*INFORMATION SUPPLIED*
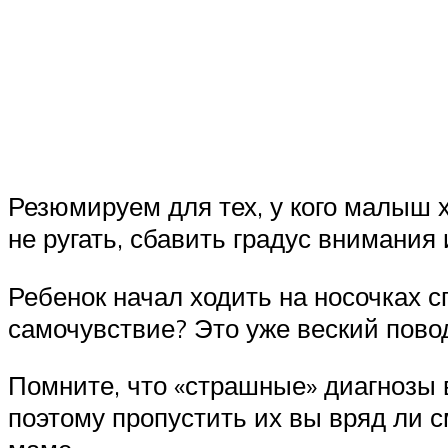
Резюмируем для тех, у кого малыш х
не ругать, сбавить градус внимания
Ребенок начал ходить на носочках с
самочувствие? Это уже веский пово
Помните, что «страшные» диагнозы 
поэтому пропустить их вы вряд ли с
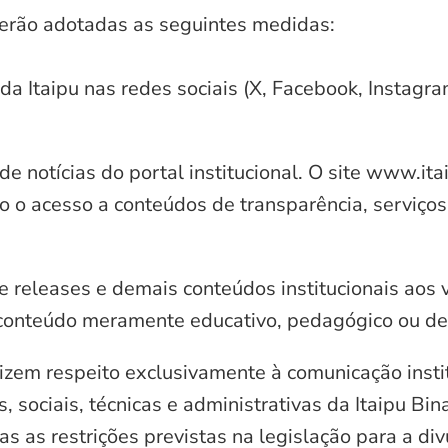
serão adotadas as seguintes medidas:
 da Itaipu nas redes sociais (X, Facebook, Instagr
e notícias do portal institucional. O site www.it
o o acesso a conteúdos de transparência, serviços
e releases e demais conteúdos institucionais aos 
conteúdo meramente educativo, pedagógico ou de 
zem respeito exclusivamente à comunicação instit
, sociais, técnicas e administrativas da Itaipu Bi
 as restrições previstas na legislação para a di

*EXERCISE AIM*
Would you transcribe all of the data exactly, omitting any pictures?

*ANSWER SPACE*
Резюмируем для тех, у кого малыш х
не ругать, сбавить градус внимания
Ребенок начал ходить на носочках с
самочувствие? Это уже веский пово
Помните, что «страшные» диагнозы 
поэтому пропустить их вы вряд ли с
serão adotadas as seguintes medidas:
 da Itaipu nas redes sociais (X, Facebook, Instagr
e notícias do portal institucional. O site www.it
o o acesso a conteúdos de transparência, serviços
e releases e demais conteúdos institucionais aos 
conteúdo meramente educativo, pedagógico ou de 
zem respeito exclusivamente à comunicação instit
, sociais, técnicas e administrativas da Itaipu Bi
 as restrições previstas na legislação para a di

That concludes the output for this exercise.